Les temps changent. Rappelez-vous bien : il y a un an, le prix du baril de pétrole était encore en dessous de la barre des 75$, tandis qu'aujourd'hui, il flirt avec la barre des 140$, soit une augmentation de près de 100% en un an. Les professionnels dont l'activité dépend de cette matière première portent le gouvernement coupable de stoïcisme, le français moyen se contente de râler après les taxes, mais rares sont ceux qui voient plus loin que le bout de leur nez. Oyez citoyens français et râleurs, aussi pléonasmique que cela puisse sembler, oyez habitants de cette Terre : n'oubliez pas de regarder ce qui se profile à l'horizon et qui ombrage votre avenir.

Pourtant, la fin de l'ère pétrolifère n'est pas si loin de l'extrémité de leur nez, à quelques centimètres tout au plus. Les citoyens comme les gouvernement préfèrent rester aveugles que de loucher sur cette problématique qui, bien qu'abordée depuis des années, n'a encore pas trouvé de solution.

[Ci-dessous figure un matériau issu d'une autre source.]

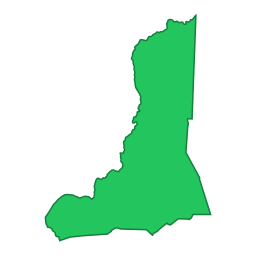 outline of Mangulile, Olancho, Honduras
{"feature_id": "27666195B89076502999157", "entity_name": "Mangulile", "entity_type": "district", "adm_level": 2, "iso_a3": "HND", "parent_name": "Honduras", "parent_adm1": "Olancho", "projection": "albers", "projection_center": [-86.874, 15.136], "detail": "fine", "context": "isolated", "style": "filled", "palette": "green", "viewbox_px": 256, "rotation_deg": 0, "n_neighbors": 0, "source": "geoboundaries", "source_scale": "gbopen_adm2", "svg_char_len": 5808}
<svg xmlns="http://www.w3.org/2000/svg" viewBox="0 0 256 256"><path d="M47.5,227.1L49.5,227.5L51.7,228.6L52.4,230.2L52.7,230.7L53.2,231.1L54.2,231.7L55.2,233.0L55.3,233.2L55.4,233.6L55.4,235.0L55.5,235.3L55.7,235.6L56.2,236.1L56.8,236.6L58.6,236.7L58.8,236.8L58.9,237.3L59.0,238.0L59.1,238.8L59.2,239.1L59.8,240.0L59.8,240.6L70.0,237.1L83.3,235.7L100.6,234.5L105.3,234.2L107.2,234.2L108.2,233.4L108.9,232.9L109.5,232.5L110.9,231.6L111.2,231.4L111.5,230.4L112.4,229.8L114.9,228.4L115.9,227.9L116.4,227.8L121.1,229.0L146.5,229.7L152.4,235.2L152.7,235.1L152.9,234.7L153.1,234.1L153.6,233.4L154.0,233.1L156.1,232.0L157.0,231.6L157.2,231.4L158.1,230.6L158.2,230.4L158.3,230.2L161.5,227.4L166.9,223.2L167.3,223.4L167.9,224.2L168.2,224.3L168.4,224.3L168.6,224.4L169.3,224.8L169.6,224.8L169.9,224.7L170.1,224.6L170.5,224.7L170.8,224.7L178.2,218.8L188.4,219.1L189.0,219.5L189.4,219.5L189.8,219.2L190.1,218.8L190.7,218.1L190.9,218.0L191.3,218.0L193.0,214.5L210.6,214.5L199.4,178.9L199.7,177.9L185.9,152.5L187.8,125.4L188.1,125.1L188.3,123.8L188.2,123.0L188.1,122.3L187.4,120.2L187.4,119.4L187.7,118.8L192.1,118.9L192.5,105.7L195.9,15.4L195.3,15.9L195.0,16.2L194.3,17.2L193.4,18.1L193.3,18.4L193.2,18.8L192.8,19.3L192.5,19.5L192.2,19.6L191.0,19.7L190.6,19.9L190.4,20.1L190.2,20.7L189.8,21.2L189.6,21.5L189.2,21.7L188.6,22.0L188.0,22.1L187.3,21.9L186.9,21.6L186.7,21.5L186.4,21.5L186.2,21.6L185.9,22.0L185.8,22.3L185.9,23.5L185.9,23.8L185.6,24.2L185.2,24.3L184.5,24.3L184.2,24.2L183.9,24.1L183.7,23.8L182.8,22.5L182.6,22.2L182.3,22.1L181.9,22.1L181.1,22.3L180.8,22.3L179.8,22.6L179.4,22.6L178.7,22.4L177.8,21.7L177.3,21.4L176.9,21.3L176.3,21.4L174.7,21.9L174.2,21.9L173.9,21.8L173.7,21.6L173.3,21.0L172.6,20.3L171.3,19.6L170.7,19.5L170.0,19.5L169.3,19.6L168.6,19.9L168.3,20.1L168.0,20.5L167.5,22.0L166.9,23.3L166.7,23.7L166.7,24.1L166.7,24.6L167.2,26.8L167.2,27.5L167.1,28.1L167.0,28.6L166.8,28.9L166.6,29.1L166.2,29.4L165.7,29.5L165.2,29.8L163.9,30.8L162.5,31.7L161.7,31.8L160.8,31.8L160.5,31.8L160.2,31.9L159.6,32.6L158.7,32.5L157.9,32.1L157.5,32.0L157.1,32.0L156.8,32.1L156.4,32.5L155.8,33.2L155.5,33.4L154.9,33.8L153.4,34.4L153.0,34.7L151.9,36.0L151.4,36.4L151.0,36.6L150.8,36.6L149.4,36.5L149.1,36.6L148.8,36.7L148.4,37.2L147.2,39.7L146.8,40.2L146.4,40.4L145.8,40.5L145.0,40.5L144.3,40.3L142.9,39.9L141.0,39.7L140.7,39.7L140.5,39.8L140.1,40.1L139.0,42.5L138.2,43.9L137.5,44.5L136.7,45.1L134.9,46.9L134.7,47.2L134.7,47.5L135.1,48.6L135.1,48.9L135.1,49.2L135.0,49.4L134.5,49.9L133.7,50.9L133.4,51.3L133.1,52.1L132.8,53.0L132.6,53.7L132.4,56.1L132.2,56.8L131.6,57.9L131.5,58.3L131.5,58.6L131.6,58.9L133.0,60.7L133.2,61.9L133.2,63.0L133.3,63.9L133.5,64.4L134.1,66.1L134.3,66.8L134.3,67.3L134.0,68.5L134.0,69.1L134.7,71.5L134.9,73.2L134.9,73.5L134.6,74.1L134.4,74.8L134.4,75.3L134.8,76.2L134.9,76.8L134.9,77.2L134.5,78.8L134.4,79.9L134.9,81.6L135.1,83.0L135.1,83.7L135.2,84.4L135.4,86.1L135.7,87.2L135.9,87.8L136.5,88.8L137.2,90.1L138.1,91.2L138.6,92.5L139.2,93.2L139.7,94.1L139.9,94.5L140.2,95.7L140.9,96.9L140.9,97.1L140.9,97.4L140.4,98.7L140.3,99.1L140.7,100.4L140.8,101.3L141.1,103.0L141.2,103.4L141.1,103.7L141.0,103.8L140.3,104.2L139.6,104.8L139.3,105.1L139.1,105.5L139.2,105.8L139.1,106.1L138.8,106.6L138.2,107.9L138.2,108.2L138.3,108.6L138.6,109.7L139.0,109.9L139.4,109.9L139.7,110.2L139.8,110.7L139.7,111.2L139.6,111.4L139.4,111.5L138.2,111.5L137.9,111.6L137.5,111.8L137.3,112.0L137.1,112.4L137.1,112.8L137.2,113.1L137.5,113.6L137.5,113.8L136.8,114.7L135.8,116.6L135.6,116.9L135.4,117.0L135.1,117.1L134.1,117.0L133.9,117.1L133.7,117.5L133.3,119.5L133.1,120.2L132.7,121.0L132.6,121.4L132.5,121.9L132.8,122.6L133.0,122.9L133.4,123.1L133.9,123.0L134.5,122.8L135.2,122.2L135.4,122.1L136.0,122.0L136.4,122.1L136.7,122.5L137.0,123.2L137.1,124.0L137.1,124.4L137.0,124.7L136.9,124.9L136.1,125.5L134.9,126.4L134.9,126.8L134.8,127.9L134.6,129.0L133.8,129.5L133.0,129.8L132.7,130.1L132.4,130.4L131.9,131.7L131.7,132.9L131.6,133.2L130.9,133.8L130.2,134.2L128.7,135.3L127.4,136.5L127.2,136.7L126.7,136.8L126.3,137.0L125.8,137.5L125.5,138.0L125.3,138.5L125.3,139.8L125.2,140.0L125.0,140.4L124.3,140.9L123.9,141.3L123.7,141.6L123.6,142.0L123.6,142.3L123.7,143.0L123.7,144.1L124.2,145.6L123.8,147.2L124.5,149.0L124.4,150.2L123.9,151.7L123.4,152.8L123.2,153.0L122.7,153.1L121.9,153.2L120.5,153.0L120.3,153.1L120.2,153.3L120.3,153.7L120.5,154.3L120.6,154.7L120.6,156.8L120.7,157.9L121.0,158.7L121.1,159.2L121.1,159.8L120.9,160.8L120.9,161.3L121.0,161.6L121.2,161.8L122.3,163.0L122.5,163.5L122.7,164.0L122.8,165.6L122.6,166.9L122.4,167.3L121.9,168.0L121.5,168.4L121.0,168.9L119.5,170.2L119.3,170.5L119.0,171.4L118.9,171.5L118.7,171.6L118.2,171.6L117.3,171.4L115.7,171.0L114.9,170.6L113.9,170.1L113.7,170.0L111.9,170.1L111.0,171.0L109.6,172.0L108.7,173.1L107.5,174.0L107.3,174.4L107.2,174.9L107.2,175.5L107.0,175.9L105.7,177.2L105.2,177.8L104.7,178.1L104.2,178.2L103.5,177.9L103.1,177.9L102.9,178.1L102.1,179.0L101.8,179.2L101.6,179.3L99.7,179.1L98.2,178.3L97.7,178.3L97.3,178.4L96.6,179.2L96.1,180.0L95.6,181.4L95.5,182.1L95.1,182.9L94.8,184.6L94.3,186.0L94.5,187.2L94.5,188.2L94.9,189.3L95.0,189.8L94.9,190.5L94.4,191.6L94.2,192.0L94.3,192.5L94.5,193.8L94.4,194.6L94.2,195.5L94.1,196.9L94.0,197.2L93.8,197.5L93.5,197.7L93.0,198.0L92.7,198.3L92.5,198.9L92.3,199.1L92.0,199.1L91.6,198.9L90.3,198.1L89.0,196.9L88.5,196.7L87.6,196.7L86.8,196.4L85.8,196.3L85.2,196.2L81.6,197.4L80.1,197.9L79.5,198.1L79.0,197.9L77.4,196.9L75.9,196.5L75.1,196.3L73.7,195.4L73.3,195.2L72.4,195.0L70.1,194.9L69.5,194.8L68.8,194.6L67.6,194.5L65.2,194.7L63.8,195.3L61.7,196.6L59.7,198.3L58.2,199.4L56.1,201.9L54.1,203.9L53.4,204.7L52.9,205.6L51.5,207.9L50.9,208.9L48.6,212.6L47.1,214.8L45.8,216.6L45.5,217.2L45.4,217.5L45.4,218.5L45.7,220.1L45.7,221.2L45.9,222.7L46.2,224.2L47.1,225.6L47.5,227.1Z" fill="#22c55e" stroke="#15803d" stroke-width="1.5"/></svg>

Au lieu de se reconvertir à long terme de manière à ne pas déstabiliser l'économie sur laquelle notre croissance est fondée, la politique de la docte-ignorance face conséquences imminentes de la flambée des hausse du pétrole et à plus forte raison encore de sa disparition définitive à long terme, couplée à l'inaction des dernières décennies nous ont emmenés dans une impasse.

D'un côté, on incrimine les taxes alors qu'il est juste qu'une énergie si polluante que celle issue de la combustion du pétrole, sous toutes ses formes plus ou moins raffinées, soit fortement taxée et qu'il serait encore plus insensé de réduire ces mêmes taxes, puisque ce faisant, nous pousserions à la consommation d'une matière première et fossile dont on sait qu'elle ne sera plus disponible en grandes quantités pour longtemps. Autrement dit, la détaxation pousserait à la consommation, ce qui impacterait grandement sur les quantités de pétrole encore disponible et induisant ainsi une hausse des prix, se répercutant d'ailleurs d'autant à la borne. Qui a prononcé le terme de "cercle vicieux" ?

D'un autre côté, on pratique la politique de l'autruche en refusant de voir l'imminence de la crise et en reportant à demain des mesures qui auraient pu être prises hier. Ces mesures sont pourtant nombreuses, de l'industrialisation de nouveaux carburants (l'huile de colza fait des tourner à merveille les tracteurs qui sillonnent ma campagne ardennaise) au remplacement de certains polymères constituant la plupart des matières plastiques que nous côtoyons chaque jour par des bio-polymères qui ont en plus l'avantage d'être biodégradables. Si nous avions pensé à cela auparavant, peut-être aurions nous encore des bouchons de taille décente sur nos bouteilles en plastique[1].

Pris à notre propre jeu, nous ne pouvons désormais plus reculer. Il reste à espérer que l'explosion de la bulle spéculative qui se forme autour du pétrole et de ses marchés, programmée par les analystes pour dans deux ou trois années, nous offre un sursis assez long pour développer une économie parallèle et indépendante du pétrole, et ce notamment grâce au réinvestissement des plus-values générées par la chute du prix du baril inhérente à l'explosion de cette bulle spéculative dans les énergies nouvelles. Du moins je l'espère de tout mon coeur car cet espoir est le dernier qu'il nous reste. Sans cela, je ne crains que le prix à payer pour une telle insolence de notre part que celle de n'avoir su écouter les spécialistes ne puisse trouver à ce jour sa place dans notre imaginaire. Le prix économique et humain sera très dur à payer et laissera des stigmates que le temps n'est pas prêt d'effacer.

Heureusement que je crois en l'homme et que se morfondre n'est que la pire et la plus inutile des options qui s'offrent à moi, sinon je crois que j'y aurais déjà cédé depuis bien longtemps. Mais les épreuves ne sont-elles pas là pour nous faire sortir de nos retranchements ?

Notes

[1] Je soupçonne fortement la hausse du prix du pétrole d'être à l'origine de ces économies de bout de chandelles, mais néanmoins nécessaire à la viabilité de ces industries, manifestées par la récente réduction par un facteur deux de la taille des bouchons obturant les bouteilles plastiques.